Dan sesungguhnya alat pencitraan ini jauh lebih efektif dan efisien digunakan daripada menggunakan kekuatan fisik atau senjata. Sedikit melongok ke belakang, yakni sejarah di jaman imperalisme, betapa kemampuan sebuah pencitraan mampu mengadu domba kekuatan besar bumi nusantara. Lalu cobalah sedikit mempelajari sejarah sampai timbul sebutan Kaum Moro di Philipina yang artinya orang yang buta huruf, jahat, tidak bertuhan dan huramentados (tukang bunuh). Sedikit maju beberapa saat ini tentu kita semakin bingung dengan yang namanya teroris, HAM, dan “sebangsanya”. Mana yang sebenar-benar teroris, mana yang pembela HAM atau penginjak-injak HAM, mana yang menjunjung demokrasi atau mana yang mencederai demorasi. Kesemuanya itu telah dilambari dengan bungkus pencitraan yang dikemas dengan rapi.

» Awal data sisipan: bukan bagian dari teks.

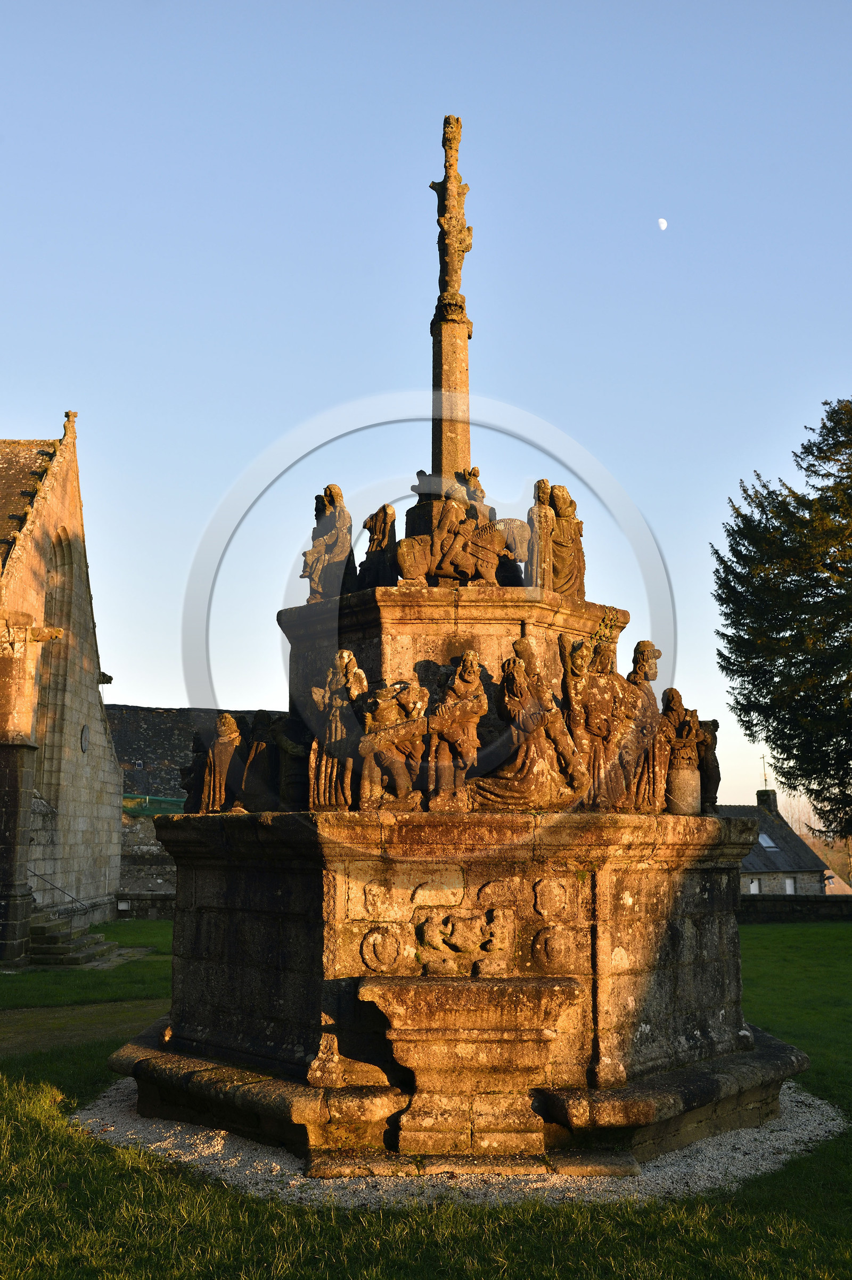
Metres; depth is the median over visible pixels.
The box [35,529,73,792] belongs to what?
arched window
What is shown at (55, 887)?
handrail
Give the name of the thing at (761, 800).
chimney
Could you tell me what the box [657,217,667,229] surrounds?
moon
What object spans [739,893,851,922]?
stone wall
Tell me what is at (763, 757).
antenna
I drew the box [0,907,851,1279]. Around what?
lawn
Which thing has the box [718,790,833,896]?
house
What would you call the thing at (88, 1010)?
dirt path
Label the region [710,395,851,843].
conifer tree
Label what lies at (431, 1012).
stone altar
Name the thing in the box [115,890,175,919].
low wall
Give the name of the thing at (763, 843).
skylight
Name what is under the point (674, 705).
statue
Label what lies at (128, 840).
stone building
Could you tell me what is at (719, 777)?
statue
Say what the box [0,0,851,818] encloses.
sky
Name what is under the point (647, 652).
statue
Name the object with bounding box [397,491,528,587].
sculpture
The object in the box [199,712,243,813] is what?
statue
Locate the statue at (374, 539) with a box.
[358,502,397,588]
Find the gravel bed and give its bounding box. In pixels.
[74,1073,843,1206]
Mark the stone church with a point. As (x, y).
(83, 827)
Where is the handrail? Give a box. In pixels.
[28,868,85,912]
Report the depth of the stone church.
26.68 m
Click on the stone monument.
(681, 1012)
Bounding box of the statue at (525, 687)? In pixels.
[467,636,585,810]
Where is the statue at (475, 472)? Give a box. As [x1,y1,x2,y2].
[459,466,485,505]
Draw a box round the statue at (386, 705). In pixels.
[358,680,428,810]
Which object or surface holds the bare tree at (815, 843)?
on the ground
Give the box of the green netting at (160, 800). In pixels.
[122,792,184,816]
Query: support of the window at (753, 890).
in the house at (818, 865)
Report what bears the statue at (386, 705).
on the stone monument
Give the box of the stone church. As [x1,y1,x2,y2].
[0,417,125,958]
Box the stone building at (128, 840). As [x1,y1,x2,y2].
[107,703,274,912]
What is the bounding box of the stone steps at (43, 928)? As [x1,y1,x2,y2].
[27,904,125,966]
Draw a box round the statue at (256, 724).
[237,711,279,809]
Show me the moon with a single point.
(662, 224)
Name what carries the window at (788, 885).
in the house at (818, 865)
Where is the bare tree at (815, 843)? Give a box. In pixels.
[780,793,851,889]
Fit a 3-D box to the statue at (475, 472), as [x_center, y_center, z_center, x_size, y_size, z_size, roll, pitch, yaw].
[0.438,-1.349,13.106,0.311,0.612,0.317,0,-9,-1]
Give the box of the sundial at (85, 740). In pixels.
[79,724,89,752]
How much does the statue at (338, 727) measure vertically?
1.241 m
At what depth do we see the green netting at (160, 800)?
36.76 m
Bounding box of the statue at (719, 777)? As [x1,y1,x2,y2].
[695,717,720,812]
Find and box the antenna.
[759,752,769,787]
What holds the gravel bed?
on the lawn at (249, 1216)
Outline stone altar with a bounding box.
[358,972,580,1157]
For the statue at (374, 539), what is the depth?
12.09 m
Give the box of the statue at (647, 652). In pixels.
[619,640,667,810]
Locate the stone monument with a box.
[111,113,803,1176]
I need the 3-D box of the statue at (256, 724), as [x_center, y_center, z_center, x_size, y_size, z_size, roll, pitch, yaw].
[-1.333,1.020,10.984,0.479,0.874,0.434,-3,-9,20]
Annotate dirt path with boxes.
[0,998,168,1055]
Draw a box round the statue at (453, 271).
[428,113,473,308]
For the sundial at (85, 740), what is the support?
attached to the stone church
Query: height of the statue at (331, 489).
1.150 m
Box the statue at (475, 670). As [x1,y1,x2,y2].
[427,652,487,810]
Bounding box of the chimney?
[756,788,778,810]
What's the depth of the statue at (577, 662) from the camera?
10.27 m
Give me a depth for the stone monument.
9.34 m
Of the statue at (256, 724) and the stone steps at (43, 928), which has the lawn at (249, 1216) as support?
the stone steps at (43, 928)
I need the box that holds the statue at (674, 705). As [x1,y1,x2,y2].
[655,686,703,816]
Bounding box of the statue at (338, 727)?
[308,651,367,808]
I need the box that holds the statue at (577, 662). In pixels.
[559,635,628,808]
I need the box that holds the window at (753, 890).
[748,878,760,893]
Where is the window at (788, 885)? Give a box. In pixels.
[784,875,796,893]
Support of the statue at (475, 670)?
on the stone monument
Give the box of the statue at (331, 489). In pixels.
[301,485,354,602]
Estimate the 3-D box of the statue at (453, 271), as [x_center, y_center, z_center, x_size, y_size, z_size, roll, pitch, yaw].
[0.239,-4.020,12.857,0.500,2.044,0.491,0,-9,-1]
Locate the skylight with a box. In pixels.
[758,834,779,850]

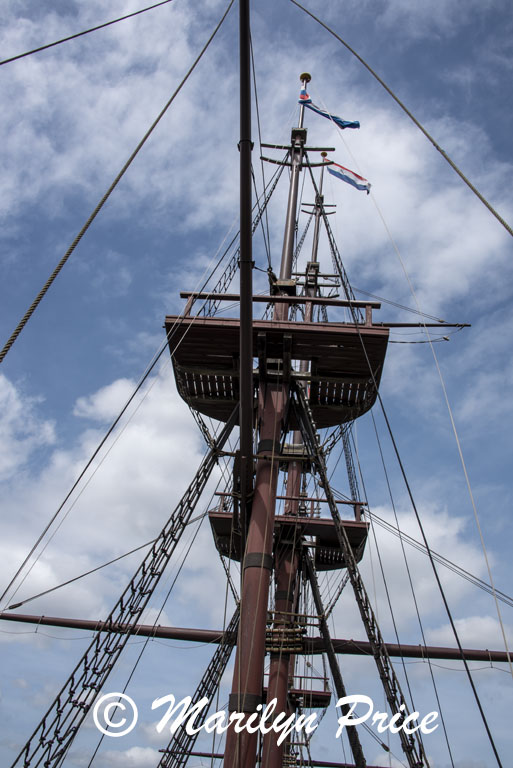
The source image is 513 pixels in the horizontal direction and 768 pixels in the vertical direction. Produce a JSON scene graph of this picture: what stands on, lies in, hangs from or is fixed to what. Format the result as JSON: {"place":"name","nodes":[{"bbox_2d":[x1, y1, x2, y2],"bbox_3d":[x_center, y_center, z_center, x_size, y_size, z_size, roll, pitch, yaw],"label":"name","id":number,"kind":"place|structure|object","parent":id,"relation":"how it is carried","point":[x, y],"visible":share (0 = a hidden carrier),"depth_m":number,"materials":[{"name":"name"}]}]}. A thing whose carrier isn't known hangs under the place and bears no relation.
{"place":"outdoors","nodes":[
{"label":"outdoors","id":0,"kind":"place"},
{"bbox_2d":[0,372,55,477],"label":"cloud","id":1,"kind":"structure","parent":0,"point":[14,397],"materials":[{"name":"white"}]},
{"bbox_2d":[0,365,214,624],"label":"cloud","id":2,"kind":"structure","parent":0,"point":[133,439],"materials":[{"name":"white"}]},
{"bbox_2d":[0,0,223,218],"label":"cloud","id":3,"kind":"structure","parent":0,"point":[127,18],"materials":[{"name":"white"}]},
{"bbox_2d":[92,746,163,767],"label":"cloud","id":4,"kind":"structure","parent":0,"point":[138,755],"materials":[{"name":"white"}]},
{"bbox_2d":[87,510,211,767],"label":"rope","id":5,"kind":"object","parent":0,"point":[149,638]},
{"bbox_2d":[0,0,511,767],"label":"sky","id":6,"kind":"structure","parent":0,"point":[304,77],"materials":[{"name":"blue"}]},
{"bbox_2d":[1,611,512,663],"label":"yard","id":7,"kind":"structure","parent":0,"point":[45,619],"materials":[{"name":"brown wood"}]},
{"bbox_2d":[223,35,304,764],"bbox_3d":[0.144,-0.422,9.115,0.440,12.261,0.616,3,-32,2],"label":"mast","id":8,"kind":"object","parent":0,"point":[246,738],"visible":0.78,"depth_m":8.34,"materials":[{"name":"red"}]},
{"bbox_2d":[0,0,173,63],"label":"cable","id":9,"kind":"object","parent":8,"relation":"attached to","point":[53,44],"visible":0.97,"depth_m":10.39,"materials":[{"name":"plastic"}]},
{"bbox_2d":[0,1,229,361],"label":"rope","id":10,"kind":"object","parent":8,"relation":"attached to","point":[35,305],"visible":0.97,"depth_m":7.88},
{"bbox_2d":[6,429,232,767],"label":"rope ladder","id":11,"kind":"object","parent":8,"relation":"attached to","point":[27,747],"visible":0.91,"depth_m":7.25,"materials":[{"name":"black"}]},
{"bbox_2d":[157,603,240,767],"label":"rope ladder","id":12,"kind":"object","parent":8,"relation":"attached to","point":[216,668],"visible":0.73,"depth_m":10.53,"materials":[{"name":"black"}]},
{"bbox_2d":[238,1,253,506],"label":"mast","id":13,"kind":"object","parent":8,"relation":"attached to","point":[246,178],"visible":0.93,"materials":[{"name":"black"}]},
{"bbox_2d":[163,315,390,428],"bbox_3d":[0.261,-0.030,10.849,2.712,0.448,2.292,3,-32,2],"label":"platform","id":14,"kind":"object","parent":8,"relation":"attached to","point":[217,417],"visible":0.63,"depth_m":10.38,"materials":[{"name":"brown wood"}]},
{"bbox_2d":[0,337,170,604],"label":"rope","id":15,"kind":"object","parent":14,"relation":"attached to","point":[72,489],"visible":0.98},
{"bbox_2d":[178,292,379,326],"bbox_3d":[0.253,-0.759,10.342,2.266,0.434,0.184,3,-32,2],"label":"wooden railing","id":16,"kind":"object","parent":14,"relation":"on","point":[376,304],"visible":0.47,"depth_m":10.36,"materials":[{"name":"brown wood"}]},
{"bbox_2d":[275,73,309,311],"bbox_3d":[0.500,-2.848,12.551,0.256,6.101,0.304,3,-32,2],"label":"mast","id":17,"kind":"object","parent":14,"relation":"on","point":[286,230],"visible":0.57,"depth_m":12.05,"materials":[{"name":"wood"}]},
{"bbox_2d":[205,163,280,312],"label":"rope ladder","id":18,"kind":"object","parent":17,"relation":"attached to","point":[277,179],"visible":0.42,"depth_m":12.57,"materials":[{"name":"black"}]},
{"bbox_2d":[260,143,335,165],"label":"spreader","id":19,"kind":"object","parent":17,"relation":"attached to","point":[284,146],"visible":0.79,"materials":[{"name":"brown wood"}]},
{"bbox_2d":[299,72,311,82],"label":"ball","id":20,"kind":"object","parent":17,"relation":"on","point":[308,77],"visible":0.74,"depth_m":14.96,"materials":[{"name":"gold metal"}]},
{"bbox_2d":[297,92,360,129],"bbox_3d":[1.099,-4.156,14.437,1.033,0.839,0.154,-4,-32,13],"label":"flag","id":21,"kind":"object","parent":17,"relation":"attached to","point":[347,125],"visible":0.91,"depth_m":14.39,"materials":[{"name":"blue fabric"}]},
{"bbox_2d":[294,375,428,767],"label":"rope ladder","id":22,"kind":"object","parent":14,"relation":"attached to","point":[326,484],"visible":0.87,"depth_m":8.76,"materials":[{"name":"black"}]},
{"bbox_2d":[264,617,306,652],"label":"rope lashing","id":23,"kind":"object","parent":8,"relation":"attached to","point":[272,648],"visible":0.58,"depth_m":9.93,"materials":[{"name":"brown"}]},
{"bbox_2d":[156,747,386,765],"label":"yard","id":24,"kind":"structure","parent":0,"point":[377,765],"materials":[{"name":"brown wood"}]},
{"bbox_2d":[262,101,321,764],"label":"mast","id":25,"kind":"object","parent":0,"point":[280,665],"visible":0.63,"depth_m":11.29,"materials":[{"name":"brown wood"}]},
{"bbox_2d":[208,506,368,568],"bbox_3d":[0.396,2.093,12.619,2.210,0.452,1.745,3,-32,2],"label":"platform","id":26,"kind":"object","parent":25,"relation":"attached to","point":[216,529],"visible":0.52,"depth_m":12.26,"materials":[{"name":"brown wood"}]},
{"bbox_2d":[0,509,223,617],"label":"cable","id":27,"kind":"object","parent":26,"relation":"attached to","point":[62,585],"visible":0.94,"depth_m":12.00,"materials":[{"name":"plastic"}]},
{"bbox_2d":[212,492,363,520],"bbox_3d":[0.408,1.687,12.804,2.193,0.458,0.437,3,-32,2],"label":"railing","id":28,"kind":"object","parent":26,"relation":"on","point":[280,498],"visible":0.33,"depth_m":12.68,"materials":[{"name":"brown wood"}]},
{"bbox_2d":[303,157,327,305],"bbox_3d":[1.108,-2.532,18.079,0.319,6.222,0.385,3,-32,2],"label":"mast","id":29,"kind":"object","parent":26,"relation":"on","point":[316,248],"visible":0.43,"depth_m":18.27,"materials":[{"name":"wood"}]},
{"bbox_2d":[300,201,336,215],"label":"spreader","id":30,"kind":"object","parent":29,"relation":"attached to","point":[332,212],"visible":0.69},
{"bbox_2d":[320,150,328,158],"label":"ball","id":31,"kind":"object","parent":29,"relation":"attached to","point":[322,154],"visible":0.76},
{"bbox_2d":[326,161,371,192],"bbox_3d":[1.549,-3.531,15.984,0.913,0.836,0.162,-15,-37,29],"label":"flag","id":32,"kind":"object","parent":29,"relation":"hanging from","point":[337,172],"visible":0.93,"depth_m":15.95,"materials":[{"name":"fabric"}]},
{"bbox_2d":[289,685,331,707],"bbox_3d":[0.607,4.885,14.717,1.086,0.208,1.077,3,-32,2],"label":"platform","id":33,"kind":"object","parent":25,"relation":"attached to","point":[317,705],"visible":0.43,"depth_m":14.38,"materials":[{"name":"brown wood"}]},
{"bbox_2d":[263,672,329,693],"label":"railing","id":34,"kind":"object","parent":33,"relation":"on","point":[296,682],"visible":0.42,"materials":[{"name":"brown wood"}]},
{"bbox_2d":[302,548,366,765],"bbox_3d":[0.942,3.723,11.480,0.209,4.779,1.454,19,-34,-22],"label":"rope","id":35,"kind":"object","parent":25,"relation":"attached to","point":[356,737],"visible":0.93,"depth_m":11.66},
{"bbox_2d":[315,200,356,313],"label":"rope ladder","id":36,"kind":"object","parent":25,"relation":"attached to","point":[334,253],"visible":0.47,"depth_m":16.65,"materials":[{"name":"black"}]},
{"bbox_2d":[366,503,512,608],"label":"rope","id":37,"kind":"object","parent":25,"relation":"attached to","point":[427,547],"visible":0.89,"depth_m":14.28,"materials":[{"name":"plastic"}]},
{"bbox_2d":[293,0,512,235],"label":"rope","id":38,"kind":"object","parent":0,"point":[464,179],"visible":0.97,"depth_m":10.73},
{"bbox_2d":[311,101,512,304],"label":"cloud","id":39,"kind":"structure","parent":0,"point":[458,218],"materials":[{"name":"white"}]},
{"bbox_2d":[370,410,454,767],"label":"rope","id":40,"kind":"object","parent":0,"point":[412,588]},
{"bbox_2d":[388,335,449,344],"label":"rope","id":41,"kind":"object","parent":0,"point":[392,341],"visible":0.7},
{"bbox_2d":[372,321,470,327],"label":"yard","id":42,"kind":"structure","parent":0,"point":[432,325],"materials":[{"name":"brown wood"}]},
{"bbox_2d":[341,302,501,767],"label":"rope","id":43,"kind":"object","parent":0,"point":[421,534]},
{"bbox_2d":[357,502,496,636],"label":"cloud","id":44,"kind":"structure","parent":0,"point":[398,538],"materials":[{"name":"white"}]},
{"bbox_2d":[358,188,512,735],"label":"rope","id":45,"kind":"object","parent":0,"point":[494,591],"visible":0.98,"depth_m":8.84,"materials":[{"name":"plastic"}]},
{"bbox_2d":[427,615,512,651],"label":"cloud","id":46,"kind":"structure","parent":0,"point":[479,619],"materials":[{"name":"white"}]}
]}

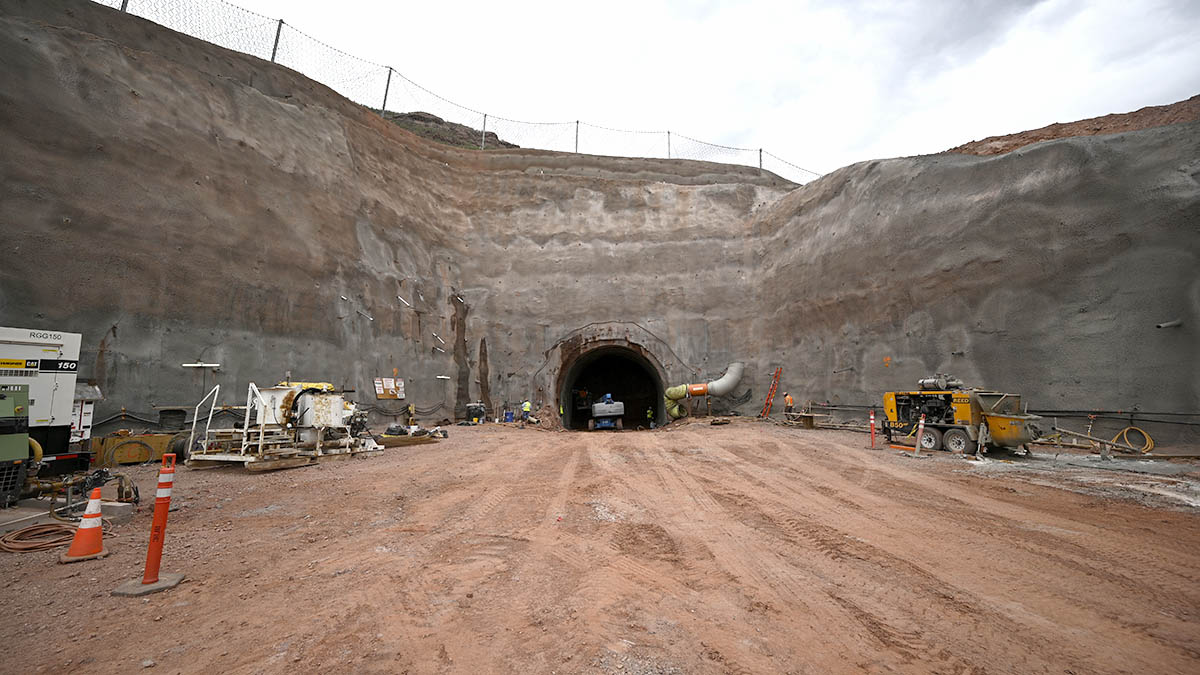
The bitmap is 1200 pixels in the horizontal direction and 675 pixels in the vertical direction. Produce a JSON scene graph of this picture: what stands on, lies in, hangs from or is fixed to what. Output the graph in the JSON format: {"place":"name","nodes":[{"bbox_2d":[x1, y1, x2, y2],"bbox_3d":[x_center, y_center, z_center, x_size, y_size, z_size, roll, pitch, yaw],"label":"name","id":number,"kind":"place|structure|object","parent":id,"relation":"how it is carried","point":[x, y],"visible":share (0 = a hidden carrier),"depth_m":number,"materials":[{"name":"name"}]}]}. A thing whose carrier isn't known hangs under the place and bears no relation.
{"place":"outdoors","nodes":[
{"label":"outdoors","id":0,"kind":"place"},
{"bbox_2d":[372,108,517,149],"label":"hill","id":1,"kind":"structure","parent":0,"point":[439,136],"materials":[{"name":"brown"}]},
{"bbox_2d":[0,1,1198,447],"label":"wall","id":2,"kind":"structure","parent":0,"point":[198,88],"depth_m":15.87,"materials":[{"name":"brown concrete"}]},
{"bbox_2d":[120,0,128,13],"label":"fence post","id":3,"kind":"object","parent":2,"relation":"attached to","point":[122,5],"visible":0.31,"depth_m":12.63,"materials":[{"name":"metal"}]},
{"bbox_2d":[182,362,220,369],"bbox_3d":[-11.448,0.840,12.815,0.796,0.143,0.465,0,-7,2],"label":"wall lamp","id":4,"kind":"object","parent":2,"relation":"attached to","point":[200,365],"visible":0.96,"depth_m":12.72,"materials":[{"name":"white plastic"}]},
{"bbox_2d":[271,18,283,62],"bbox_3d":[-11.082,-10.010,15.242,0.180,1.977,0.166,0,-7,2],"label":"fence post","id":5,"kind":"object","parent":2,"relation":"attached to","point":[278,31],"visible":0.62,"depth_m":15.22,"materials":[{"name":"metal"}]},
{"bbox_2d":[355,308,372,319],"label":"pipe","id":6,"kind":"object","parent":2,"relation":"attached to","point":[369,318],"visible":0.96,"depth_m":16.71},
{"bbox_2d":[382,66,391,114],"bbox_3d":[-10.370,-11.857,21.613,0.229,2.601,0.212,0,-7,2],"label":"fence post","id":7,"kind":"object","parent":2,"relation":"in","point":[387,88],"visible":0.65,"depth_m":21.57,"materials":[{"name":"grey metal"}]},
{"bbox_2d":[374,377,406,399],"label":"bulletin board","id":8,"kind":"object","parent":2,"relation":"attached to","point":[378,393],"visible":0.95,"depth_m":18.00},
{"bbox_2d":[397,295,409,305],"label":"pipe","id":9,"kind":"object","parent":2,"relation":"attached to","point":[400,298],"visible":0.96,"depth_m":18.67,"materials":[{"name":"white"}]},
{"bbox_2d":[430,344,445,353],"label":"pipe","id":10,"kind":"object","parent":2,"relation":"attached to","point":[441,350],"visible":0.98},
{"bbox_2d":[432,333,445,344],"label":"pipe","id":11,"kind":"object","parent":2,"relation":"attached to","point":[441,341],"visible":0.96,"depth_m":19.93,"materials":[{"name":"white"}]},
{"bbox_2d":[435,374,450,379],"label":"wall lamp","id":12,"kind":"object","parent":2,"relation":"attached to","point":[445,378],"visible":0.98,"depth_m":19.71,"materials":[{"name":"white"}]},
{"bbox_2d":[92,0,816,187],"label":"chain-link fence","id":13,"kind":"object","parent":2,"relation":"attached to","point":[760,151],"visible":0.7,"depth_m":17.90,"materials":[{"name":"grey metal"}]},
{"bbox_2d":[480,114,486,148],"bbox_3d":[-6.611,-11.551,25.323,0.219,2.317,0.223,0,-7,2],"label":"fence post","id":14,"kind":"object","parent":2,"relation":"attached to","point":[482,136],"visible":0.62,"depth_m":25.28,"materials":[{"name":"grey metal"}]},
{"bbox_2d":[574,121,579,152],"bbox_3d":[-1.448,-12.235,27.410,0.245,2.527,0.232,0,-7,2],"label":"fence post","id":15,"kind":"object","parent":2,"relation":"attached to","point":[576,148],"visible":0.58,"depth_m":27.37,"materials":[{"name":"metal"}]},
{"bbox_2d":[667,131,671,158],"bbox_3d":[4.264,-11.677,27.480,0.246,2.330,0.249,0,-7,2],"label":"fence post","id":16,"kind":"object","parent":2,"relation":"in","point":[669,144],"visible":0.61,"depth_m":27.43,"materials":[{"name":"metal"}]},
{"bbox_2d":[663,361,744,420],"bbox_3d":[5.061,2.597,21.567,3.987,2.924,1.417,0,-7,2],"label":"pipe","id":17,"kind":"object","parent":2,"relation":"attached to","point":[699,391],"visible":0.95,"depth_m":21.28,"materials":[{"name":"grey metal"}]},
{"bbox_2d":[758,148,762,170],"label":"fence post","id":18,"kind":"object","parent":2,"relation":"attached to","point":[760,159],"visible":0.56,"depth_m":27.75,"materials":[{"name":"grey metal"}]},
{"bbox_2d":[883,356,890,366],"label":"orange marker","id":19,"kind":"object","parent":2,"relation":"attached to","point":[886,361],"visible":0.97,"depth_m":16.36,"materials":[{"name":"orange"}]},
{"bbox_2d":[946,97,1199,155],"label":"dirt mound","id":20,"kind":"object","parent":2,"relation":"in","point":[1170,121],"visible":0.29,"depth_m":17.79,"materials":[{"name":"brown soil"}]},
{"bbox_2d":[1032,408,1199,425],"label":"pipe","id":21,"kind":"object","parent":2,"relation":"attached to","point":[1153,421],"visible":0.82,"depth_m":11.93,"materials":[{"name":"black plastic"}]},
{"bbox_2d":[1156,319,1181,328],"bbox_3d":[14.452,-0.310,11.338,0.484,0.210,0.311,0,-7,2],"label":"pipe","id":22,"kind":"object","parent":2,"relation":"attached to","point":[1159,326],"visible":0.9,"depth_m":11.27,"materials":[{"name":"grey metal"}]},
{"bbox_2d":[0,417,1199,674],"label":"dirt ground","id":23,"kind":"structure","parent":0,"point":[22,560],"materials":[{"name":"brown soil"}]},
{"bbox_2d":[0,385,30,508],"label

Kembali Duduk dan Sedikit Merenung
Apa yang ditekankan dalam tulisan ini adalah bahwa sekarang ini kita hidup dalam sebuah lintasan pencitraan. Perubahan pola pikir dan berujung pada tingkah laku adalah hasil respon dari semua input yang diterima. Oleh karena itu apa yang kita lihat, kita dengar dan kita rasakan haruslah benar-benar difilter agar kebenaranlah yang benar-benar diterima. Jika sekarang kita belum beranjak kritis dan sudah terombang-ambing oleh banyaknya pencitraan yang berhembus di sekitar kita, makah mulailah dari sekarang carilah pegangan yang hakiki dan melatih diri untuk siap merespon sebuah pencitraan. Dan jika anda sudah memahami bagaimana cara menerima sebuah pencitraan, maka anda juga perlu menahan diri untuk tidak mengatakan suatu keburukan seseorang karena tanpa disadari anda sudah menyematkan citra yang buruk pada seseorang yang belum tentu benar. Biarlah sekarang kita kembali lagi ke Khitah, bahwa citra baik atau buruk itu muncul dan terlihat sendiri dari ahklak/tingkah laku.